Le temps est donc « mobilisation générale » avec une commande, « sobriété énergétique », selon l’entourage du président. La « la souveraineté »la « bataille pour le climat » et « l’égalité des chances » forment les priorités de cette rentrée que l’exécutif aborde « avec sérénité, quand il y a une orientation claire, de la cohérence et de la constance dans l’action », selon la même source. La transition énergétique figurera en bonne place dans le discours du gouvernement, qui présentera à l’automne un projet de loi pour accélérer les énergies renouvelables. Un séminaire gouvernemental notamment consacré à l’écologie se tiendra la semaine prochaine, et le Premier ministre doit également lui consacrer un discours à l’université de rentrée du Medef. « Il y a la volonté de montrer qu’ils sont à l’offensive » sur ce thème. « Cela suffira-t-il ? Ce n’est pas facile, mais ça aide à mettre les choses dans une histoire. »selon Benjamin Morel.

D’autres chantiers compliqués attendent le gouvernement, quelques semaines après une première session parlementaire consacrée à l’adoption de mesures sur le pouvoir d’achat, dans le contexte inédit d’absence de majorité absolue à l’Assemblée nationale. Faute de session extraordinaire en septembre, les débats à l’Assemblée et au Sénat ne reprendront qu’en octobre. « On va continuer sur cette voie de la concertation, c’est ce qui marche le plus » et « C’est le message que nous ont envoyé les Français lors des élections législatives »a expliqué Olivier Véran.

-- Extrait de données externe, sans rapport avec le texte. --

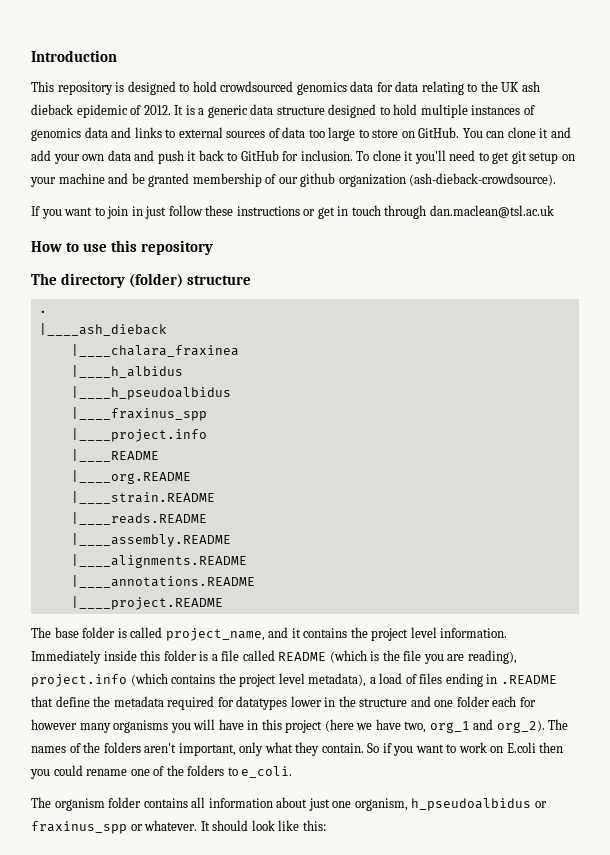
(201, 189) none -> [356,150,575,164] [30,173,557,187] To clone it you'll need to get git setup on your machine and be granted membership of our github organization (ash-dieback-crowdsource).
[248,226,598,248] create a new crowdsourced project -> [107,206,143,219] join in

Les discussions s’annoncent d’autant plus houleuses que « L’agenda de la rentrée sera aussi marqué par le travail »a rappelé Emmanuel Macron, avec l’objectif revendiqué de « le plein emploi » durant ce deuxième quinquennat. Premier volet attendu en la matière : un texte sur l’assurance-chômage qui devrait prolonger le durcissement de l’accès aux allocations et qui suscite l’hostilité de la gauche et des syndicats. Le patron de la CFDT Laurent Berger est également attendu à partir de mercredi après-midi à Matignon. Se profile également à l’horizon une autre épreuve majeure : le budget. Une épreuve pour laquelle le camp présidentiel n’exclut pas d’activer le 49-3, qui permet une adoption sans vote en engageant la responsabilité du gouvernement.